Texas Courts Can Order Removal of Defamatory Material Posted Online

So holds the Texas Supreme Court in Kinney v. Barnes. The full text of the opinion is available here. Texas Lawyer reports that court orders for the removal of online content is a new remedy for defamed parties. Texas Lawyer goes on to note that the opinion still holds that courts cannot enjoin any future online speech since that would be an unlawful prior restraint, something that the Supreme Court has roundly rejected (see footnote 7 of the opinion).

From the opinion:
In this case, Kinney’s request for injunctive relief may be broken down into two categories. First, as reflected in the pleadings, Kinney would have the trial court order Barnes to remove the statements at issue from his websites (and request that third-party republishers of the statements do the same) upon a final adjudication that the statements are defamatory. Such an injunction does not prohibit future speech, but instead effectively requires the erasure of past speech that has already been found to be unprotected in the context in which it was made. As such, it is accurately characterized as a remedy for one’s abuse of the liberty to speak and is not a prior restraint.

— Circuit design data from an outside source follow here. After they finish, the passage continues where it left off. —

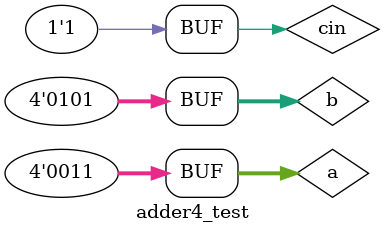
<source format=v>
`timescale 1ns / 1ps


module adder4_test;

	// Inputs
	reg [3:0] a;
	reg [3:0] b;
	reg cin;

	// Outputs
	wire [3:0] s;
	wire cout;

	// Instantiate the Unit Under Test (UUT)
	adder4 uut (
		.a(a), 
		.b(b), 
		.cin(cin), 
		.s(s), 
		.cout(cout)
	);

   initial begin
       a = 9;
		 b = 3;
		 cin = 1;
		 #100;
		 
		 a = 3;
		 b = 5;
		 cin = 1;
		 #100;

   end
      
endmodule


</source>
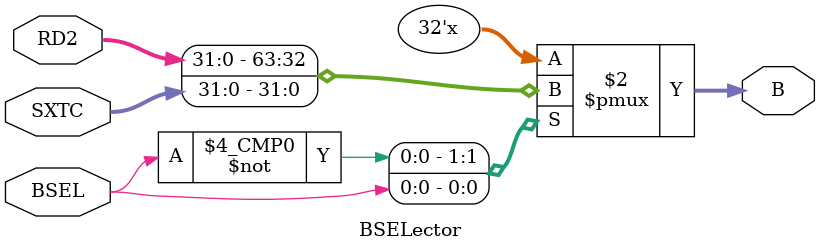
<source format=v>
`timescale 1ns / 1ps

module BSELector(
	input BSEL,
	input [31:0] RD2,
	input [31:0] SXTC,
	output reg [31:0] B);

 always @(*)
 begin
	case(BSEL)
		1'b0 : B = RD2;
		1'b1 : B = SXTC;
	endcase
 end
endmodule
</source>
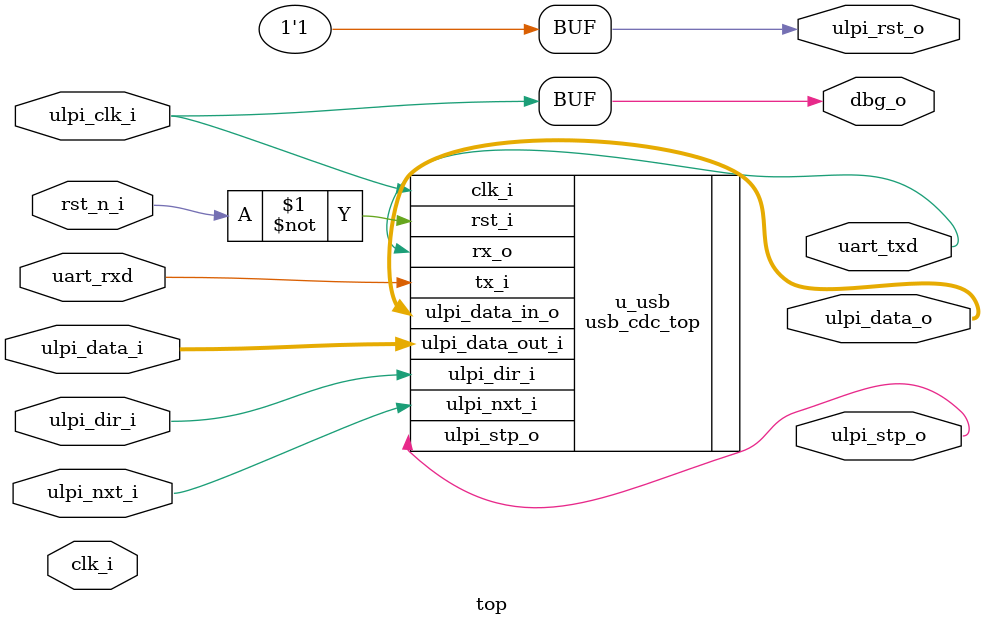
<source format=v>
module top
(
    output wire uart_txd,
    input  wire uart_rxd,

    input clk_i,
    input rst_n_i,

    input ulpi_clk_i,
    input [7:0] ulpi_data_i,
    output [7:0] ulpi_data_o,
    input  ulpi_dir_i,
    input  ulpi_nxt_i,
    output ulpi_stp_o,
    output ulpi_rst_o,
    output dbg_o
);

assign ulpi_rst_o = 1'b1;
assign dbg_o = ulpi_clk_i;

wire [7:0] data_i;
wire [7:0] data_o;


usb_cdc_top u_usb
(
    // Inputs
    .clk_i(ulpi_clk_i),
    .rst_i(~rst_n_i),
    .ulpi_data_out_i(ulpi_data_i),
    .ulpi_dir_i(ulpi_dir_i),
    .ulpi_nxt_i(ulpi_nxt_i),
    .tx_i(uart_rxd),

    .ulpi_data_in_o(ulpi_data_o),
    .ulpi_stp_o(ulpi_stp_o),
    .rx_o(uart_txd)
);


endmodule

</source>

While injunctive relief is typically not available in defamation cases, ordering the removal of posted defamatory material seems to be a sensible exception to the general rule. Were the statement to remain online, courts would need to estimate the continuing damage the statement could cause, or re-adjudicate the case if harm continued to occur as a result of the statement. Ordering the removal of a defamatory statement may at least partially mitigate some of this continuing harm.